TEXTAUSZUG:
========================================================================

Und es dürfte für die Fahnder noch einiges zu tun geben: Die auf illegale Geldflüsse spezialisierte Global Financial Integrity Group schätzt die Summe der von 2002 bis 2011 illegal außer Landes geschafften Gelder auf unfassbare 1,08 Billionen US-Dollar (879 Milliarden Euro).
Dass selbst diese Zahl keinesfalls zu hoch gegriffen ist, zeigen einige Beispiele aus den letzten Monaten, die von den heimischen Medien grell ausgeleuchtet wurden. So fand die Pekinger Generalstaatsanwaltschaft im Hause des Vizedirektors der nationalen Energiebehörde, Wei Pengyuan, mehr als umgerechnet 25 Millionen Euro in bar. Passenderweise leitete Wei die Abteilung für Kohle, und 16 Zählmaschinen reichten nicht aus, um seine gehorteten Bargeld-Vorräte zu erfassen.

========================================================================

ERFASSTE DATEN:
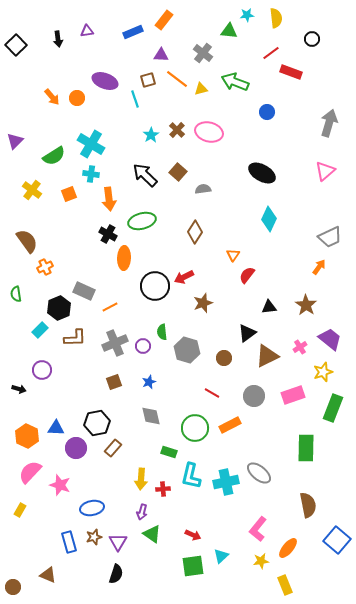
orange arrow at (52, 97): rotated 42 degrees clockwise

========================================================================

ARBEITSAUFTRÄGE:
1) Wie viel Bargeld fand die Pekinger Generalstaatsanwaltschaft laut dem Text über illegale Geldflüsse im Haus von Wei Pengyuan?
2) Stimmen die folgenden Aussagen mit dem Text über illegale Geldflüsse überein? Antworten Sie jeweils mit Ja oder Nein, und zitieren Sie die entscheidenden Worte des Textes wörtlich.
(a) Die Global Financial Integrity Group beziffert die von 2002 bis 2011 illegal außer Landes geschafften Gelder auf 1,08 Billionen US-Dollar.
(b) Wei Pengyuan leitete in der nationalen Energiebehörde die Abteilung für Öl.
(c) Zwölf Zählmaschinen genügten, um Weis Bargeld zu erfassen.
3) Schreiben Sie bitte den Text über illegale Geldflüsse im Anschluss an seinen letzten Satz weiter.

LÖSUNGEN:
1) Mehr als umgerechnet 25 Millionen Euro in bar.

2)
(a) Ja – „schätzt die Summe der von 2002 bis 2011 illegal außer Landes geschafften Gelder auf unfassbare 1,08 Billionen US-Dollar“
(b) Nein – „Passenderweise leitete Wei die Abteilung für Kohle“
(c) Nein – „16 Zählmaschinen reichten nicht aus“

3)
Eine Tonne Banknoten wurden bei einem General entdeckt
In der Wohnung des früheren Vizevorsitzenden der Zentralen Militärkommission, Xu Caihou, waren solche Geräte auch zwecklos. Die Behörden fanden so viel Geld, dass sie es vorzogen, dieses zu wiegen und kamen auf insgesamt eine Tonne Banknoten. Der entlassene General ließ sich in seiner zehnjährigen Amtszeit die Beförderungen von zweieinhalb Millionen Soldaten und 80.000 Offizieren offenbar gut entlohnen. Und dann gab es da noch den Direktor der lokalen Wasserversorgung für den Promi-Badeort Beidaihe. Nach der gängigen Definition war Ma Chaoqun zwar nur eine "Fliege". Doch wer entscheidet, welche Hotelanlagen oder Unternehmen das begehrte Nass bekommen und welche nicht, kann durchaus gewisse Zusatzeinkommen lukrieren: Neben insgesamt 68 Immobilien in Peking und Qinghuangdao sammelte Ma 37 Kilogramm Gold und Bargeld im Wert von 15 Millionen Euro, das in 40 Holztruhen vor sich hin moderte.
Die "Operation Fuchsjagd" soll nun also ein weiteres Warnsignal sein für jene Kader, denen die Tresore in ihrem Heimatland China bereits zu voll geworden sind. Präsident Xi hat ihre Verfolgung zur Chefsache erklärt und warb auf dem Gipfel der Asiatisch-Pazifischen Wirtschaftsgemeinschaft Apec in Peking für grenzüberschreitende Kooperationen.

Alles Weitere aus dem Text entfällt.